Legacey has scrupulously examined the literature on cemeteries from the early 19th century, including influential guidebooks by C.P. Arnaud, François-Marie Marchant de Beaumont and others, and infers from these sometimes sentimental publications that Père Lachaise and the other ‘new spaces of the dead’, as she calls them, were designed to be ‘edifying sources of moral and social reconstruction’, in which notions of egalitarianism central to the Republic were deliberately promoted. Visitors could reflect on these notions – in the form of semi-private, semi-public acts of communing – when they read the intimate but at the same time morally instructive epitaphs inscribed on tombstones.

In fact, the idea that, within the precincts of Père Lachaise, the dead were all equal was, of course, an illusion. Unlike the Catacombs, where ‘all distinctions of sex, wealth, and rank have finally disappeared’, as Etienne de Jouy justifiably observed in 1812, in Père Lachaise some of the dead were more equal than others. There were three options for those interring their loved ones, as Legacey explains.

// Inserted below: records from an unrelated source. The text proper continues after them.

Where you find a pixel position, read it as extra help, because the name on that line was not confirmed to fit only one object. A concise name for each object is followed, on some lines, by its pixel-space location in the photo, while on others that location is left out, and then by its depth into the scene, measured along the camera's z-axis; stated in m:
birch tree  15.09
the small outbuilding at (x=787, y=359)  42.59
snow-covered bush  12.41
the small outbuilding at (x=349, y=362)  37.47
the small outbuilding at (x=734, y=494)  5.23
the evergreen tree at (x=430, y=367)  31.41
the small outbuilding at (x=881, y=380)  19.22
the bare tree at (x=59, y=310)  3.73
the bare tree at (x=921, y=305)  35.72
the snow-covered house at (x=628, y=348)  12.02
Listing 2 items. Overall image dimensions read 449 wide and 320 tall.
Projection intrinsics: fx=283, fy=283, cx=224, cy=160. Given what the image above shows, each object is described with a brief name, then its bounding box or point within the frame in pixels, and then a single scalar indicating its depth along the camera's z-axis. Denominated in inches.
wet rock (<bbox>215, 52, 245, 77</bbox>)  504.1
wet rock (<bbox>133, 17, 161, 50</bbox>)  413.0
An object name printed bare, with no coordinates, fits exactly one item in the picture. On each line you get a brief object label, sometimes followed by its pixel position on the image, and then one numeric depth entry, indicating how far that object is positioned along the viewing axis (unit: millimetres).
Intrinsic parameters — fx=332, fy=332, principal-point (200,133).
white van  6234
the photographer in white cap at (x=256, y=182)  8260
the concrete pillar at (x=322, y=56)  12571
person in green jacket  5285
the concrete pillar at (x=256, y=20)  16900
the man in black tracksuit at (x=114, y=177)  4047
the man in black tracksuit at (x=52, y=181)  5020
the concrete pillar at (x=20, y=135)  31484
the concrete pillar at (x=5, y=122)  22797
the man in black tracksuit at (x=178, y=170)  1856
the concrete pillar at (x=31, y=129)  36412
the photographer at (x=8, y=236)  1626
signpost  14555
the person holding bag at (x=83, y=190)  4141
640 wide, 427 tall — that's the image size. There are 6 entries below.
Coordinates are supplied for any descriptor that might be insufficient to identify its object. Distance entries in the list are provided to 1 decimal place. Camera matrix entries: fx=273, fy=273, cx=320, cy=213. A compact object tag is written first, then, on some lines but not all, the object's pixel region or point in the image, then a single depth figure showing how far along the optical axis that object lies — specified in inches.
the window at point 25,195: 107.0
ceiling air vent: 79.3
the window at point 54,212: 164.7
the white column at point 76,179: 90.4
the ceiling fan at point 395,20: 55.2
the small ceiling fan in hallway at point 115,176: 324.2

The poor could bury them for free in the area alongside the south-western wall of the cemetery, which had been designated ‘public’; the rich could purchase ‘perpetual concessions’, which guaranteed the deceased ‘a permanent place in the cemetery that could be embellished according to the owner’s means and desires’, at the not inconsiderable price of 100 francs per square metre; and a middling sort, consisting of people ‘who wanted something more private than the mass grave, but who could not afford the exclusive private plots’, consequently rented rather than bought what were known as ‘temporary concessions’, where the dead were limited, in the first instance, to a five- year tenancy.

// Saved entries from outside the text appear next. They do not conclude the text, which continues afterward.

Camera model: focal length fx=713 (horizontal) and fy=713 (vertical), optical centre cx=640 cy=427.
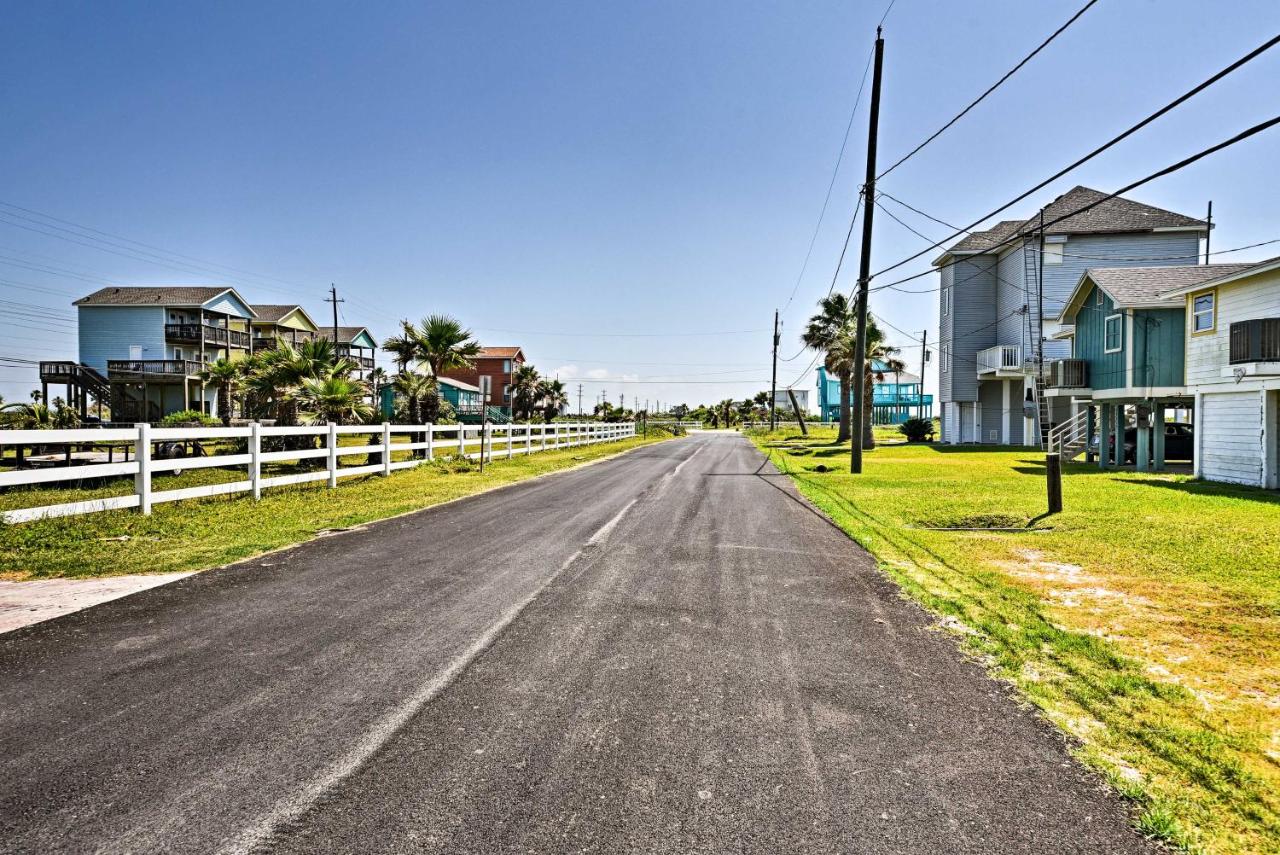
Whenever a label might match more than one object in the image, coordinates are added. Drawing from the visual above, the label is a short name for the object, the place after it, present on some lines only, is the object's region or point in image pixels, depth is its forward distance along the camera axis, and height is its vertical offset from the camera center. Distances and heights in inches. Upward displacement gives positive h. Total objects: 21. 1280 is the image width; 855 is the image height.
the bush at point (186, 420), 905.9 -8.9
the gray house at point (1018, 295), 1393.9 +244.9
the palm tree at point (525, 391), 2527.1 +75.9
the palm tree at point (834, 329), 1628.9 +194.3
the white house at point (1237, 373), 657.6 +35.7
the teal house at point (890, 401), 3051.2 +41.0
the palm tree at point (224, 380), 1230.3 +71.4
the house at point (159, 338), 1796.3 +198.6
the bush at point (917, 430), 1801.2 -49.2
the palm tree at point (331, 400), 721.6 +12.9
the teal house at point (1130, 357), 880.3 +70.6
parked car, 1039.2 -53.4
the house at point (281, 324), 2228.3 +292.5
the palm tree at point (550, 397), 2675.4 +57.0
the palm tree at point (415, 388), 935.0 +32.0
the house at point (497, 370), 3336.6 +206.5
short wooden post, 488.1 -50.5
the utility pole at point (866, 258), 794.0 +176.5
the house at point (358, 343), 2591.0 +265.1
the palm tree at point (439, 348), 992.9 +92.3
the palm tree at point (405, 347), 999.6 +93.1
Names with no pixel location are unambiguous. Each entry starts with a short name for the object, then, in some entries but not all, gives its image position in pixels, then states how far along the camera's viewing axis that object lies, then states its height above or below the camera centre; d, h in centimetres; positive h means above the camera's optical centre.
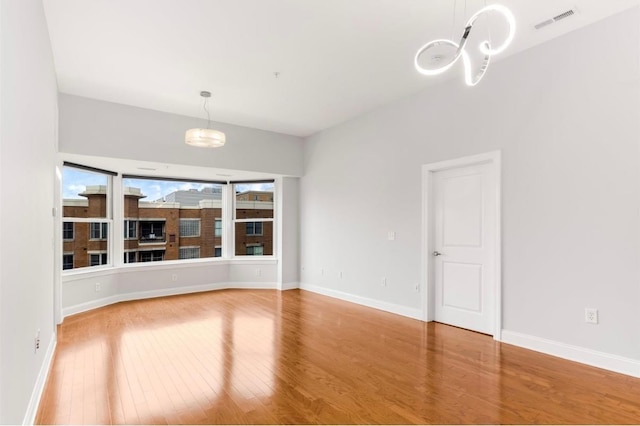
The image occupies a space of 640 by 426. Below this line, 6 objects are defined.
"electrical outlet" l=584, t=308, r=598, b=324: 306 -91
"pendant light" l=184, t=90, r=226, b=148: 409 +98
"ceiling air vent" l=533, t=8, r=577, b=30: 292 +178
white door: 398 -37
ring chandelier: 189 +106
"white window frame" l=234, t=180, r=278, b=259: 697 -7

The contemporaneous literature on Paris’ pioneering cemeteries, Legacey points out, tended to ignore this ‘stratified structure’, interpreting Père Lachaise in particular ‘as a profoundly unifying cohesive space’. Occasionally, however, the horrors both of mortality and inequality irrupted into this polite, politically optimistic consensus in ways that proved impossible to repress. In 1837, for example, as Legacey observes in a postscript to her compelling chapter on Père Lachaise, an official report noted that, some 30 years after its inception, the burial sites were becoming increasingly hazardous, in part because numerous mourners competed, rather desperately, to mark out individual portions of the mass grave. The mother of one child interred in a picturesque spot in the communal section of the cemetery, it transpired, had been maintaining what she assumed was her daughter’s grave, but which she discovered was nothing of the sort: ‘An exhumation revealed that the body beneath the garden was that of a young man, while the girl’s remains were actually located three coffins further down the trench.’

‘The tradition of all dead generations weighs like a nightmare on the brains of the living’, Karl Marx wrote in The 18th Brumaire of Napoleon Bonaparte (1852). The living generations of Revolutionary and post-Revolutionary France, as Legacey demonstrates in this highly readable, thoughtfully argued reconstruction of the culture of burial and memorial in late 18th- and early 19th-century Paris, were determined that these dead generations, in literal as well as symbolic senses, might serve not to oppress them like a nightmare, but to contribute actively and substantively to their dream of a new regime that was oriented to the future as well as committed to coming to terms with the past.

Making Space for the Dead: Catacombs, Cemeteries, and the Reimagining of Paris, 1780-1830
Erin-Marie Legacey
Cornell
210pp £28.99

Matthew Beaumont is Professor in English Literature at University College London and the author of Nightwalking: A Nocturnal History of London, Chaucer to Dickens (Verso, 2015).